The answer is that it's not possible. Lots of people got this, but David, from Sha Tin College, gave a particularly well written answer:


Firstly, each one of the five integers can be expressed in the form 3x + 0, 3x + 1 or 3x + 2, where x is an integer.

When we take three integers (say 3x + a, 3y + b, 3z + c) from a group of 5 and add them together, we will always get an integer in the following form:

3x + 3y + 3z + k, which equals 3(x + y +z) + k (where k is the sum of a, b and c)

It is obvious that the term 3(x + y + z) must be a multiple of 3. Therefore, we only need to consider k in order to see whether 3(x + y + z) + k is a multiple of 3. For 3(x + y + z) + k to be a multiple of 3, k must therefore also be a multiple of 3.

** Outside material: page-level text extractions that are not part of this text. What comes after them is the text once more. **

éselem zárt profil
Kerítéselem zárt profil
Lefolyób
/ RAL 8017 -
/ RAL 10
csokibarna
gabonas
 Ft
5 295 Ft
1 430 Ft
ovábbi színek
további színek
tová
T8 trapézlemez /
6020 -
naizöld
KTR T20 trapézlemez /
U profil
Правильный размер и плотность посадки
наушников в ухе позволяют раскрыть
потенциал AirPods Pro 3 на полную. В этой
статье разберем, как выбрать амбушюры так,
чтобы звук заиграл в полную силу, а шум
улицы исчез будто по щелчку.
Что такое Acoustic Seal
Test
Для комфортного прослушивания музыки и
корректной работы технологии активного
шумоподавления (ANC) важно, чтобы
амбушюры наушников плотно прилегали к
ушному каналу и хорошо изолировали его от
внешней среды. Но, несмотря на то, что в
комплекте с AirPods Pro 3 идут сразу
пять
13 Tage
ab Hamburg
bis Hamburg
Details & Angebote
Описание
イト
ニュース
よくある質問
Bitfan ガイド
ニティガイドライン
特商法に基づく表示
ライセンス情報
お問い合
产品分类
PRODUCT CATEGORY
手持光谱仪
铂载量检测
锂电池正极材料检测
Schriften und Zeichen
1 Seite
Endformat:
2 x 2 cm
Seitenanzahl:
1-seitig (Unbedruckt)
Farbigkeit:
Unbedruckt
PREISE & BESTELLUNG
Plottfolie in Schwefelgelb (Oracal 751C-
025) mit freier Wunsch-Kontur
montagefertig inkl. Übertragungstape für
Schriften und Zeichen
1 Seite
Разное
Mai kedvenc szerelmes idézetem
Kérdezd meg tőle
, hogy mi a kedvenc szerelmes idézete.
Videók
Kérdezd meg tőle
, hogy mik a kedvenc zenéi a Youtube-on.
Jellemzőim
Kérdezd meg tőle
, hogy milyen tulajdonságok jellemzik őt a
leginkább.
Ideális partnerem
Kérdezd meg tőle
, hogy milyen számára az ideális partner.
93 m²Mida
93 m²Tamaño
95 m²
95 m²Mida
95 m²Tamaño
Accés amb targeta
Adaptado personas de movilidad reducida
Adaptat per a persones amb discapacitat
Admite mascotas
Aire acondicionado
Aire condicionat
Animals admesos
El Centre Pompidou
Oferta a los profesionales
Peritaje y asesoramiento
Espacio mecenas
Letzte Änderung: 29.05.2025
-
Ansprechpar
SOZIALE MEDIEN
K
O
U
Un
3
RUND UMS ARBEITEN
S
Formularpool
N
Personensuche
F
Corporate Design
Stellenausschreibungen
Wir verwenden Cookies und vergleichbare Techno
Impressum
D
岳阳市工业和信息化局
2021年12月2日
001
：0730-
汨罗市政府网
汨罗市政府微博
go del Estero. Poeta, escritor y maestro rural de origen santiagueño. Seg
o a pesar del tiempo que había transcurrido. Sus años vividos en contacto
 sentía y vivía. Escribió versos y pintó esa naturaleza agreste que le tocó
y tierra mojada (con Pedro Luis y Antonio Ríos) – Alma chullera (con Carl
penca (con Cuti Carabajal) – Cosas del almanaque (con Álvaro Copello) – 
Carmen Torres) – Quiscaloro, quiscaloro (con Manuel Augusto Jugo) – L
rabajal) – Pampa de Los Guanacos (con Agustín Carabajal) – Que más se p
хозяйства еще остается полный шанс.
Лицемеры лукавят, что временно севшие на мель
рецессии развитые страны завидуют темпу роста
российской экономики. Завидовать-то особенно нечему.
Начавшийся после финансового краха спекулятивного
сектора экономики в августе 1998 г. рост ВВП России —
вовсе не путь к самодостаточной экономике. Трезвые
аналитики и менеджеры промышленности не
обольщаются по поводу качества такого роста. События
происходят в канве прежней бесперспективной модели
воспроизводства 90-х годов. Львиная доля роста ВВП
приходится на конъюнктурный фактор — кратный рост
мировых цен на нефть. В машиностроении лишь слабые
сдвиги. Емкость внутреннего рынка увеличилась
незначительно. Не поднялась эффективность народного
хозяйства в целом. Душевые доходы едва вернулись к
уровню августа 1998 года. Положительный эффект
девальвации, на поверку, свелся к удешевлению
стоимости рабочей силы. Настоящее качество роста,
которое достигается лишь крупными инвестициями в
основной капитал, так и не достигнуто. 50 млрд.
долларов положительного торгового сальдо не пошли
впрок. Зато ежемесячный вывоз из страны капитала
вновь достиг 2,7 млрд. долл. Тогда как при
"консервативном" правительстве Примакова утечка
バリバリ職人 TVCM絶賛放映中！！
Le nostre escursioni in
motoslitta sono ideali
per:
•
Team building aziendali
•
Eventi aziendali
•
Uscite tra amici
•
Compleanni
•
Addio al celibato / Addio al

As a, b and c are each equal to 0, 1 or 2, there are 4 different ways in which k can be a multiple of 3:

1. 0 + 0 + 0 (i.e. a=0, b=0, c=0)
2. 1 + 1 + 1
3. 2 + 2 + 2
4. 0 + 1 + 2

Out of a group of 5 integers, it is always possible to find an a, b and c that add up to a multiple of 3. This is because in a group of 5 zeros, ones or twos, there is either at least one of each number (0,1,2), or at least 3 of just one of the numbers (0,0,0 or 1,1,1 or 2,2,2).

Therefore it is always possible to choose three numbers that will add up to a multiple of 3 from any group of 5 numbers.

The Year 5 group at St. John's C of E Primary remarked that it is possible to make a set of 5 numbers like this if you don't insist that they have to be whole numbers: they came up with 0.2, 0.2, 0, 0, 1. That's definitely thinking outside the box!

Thanks to everyone - lots of clever answers here!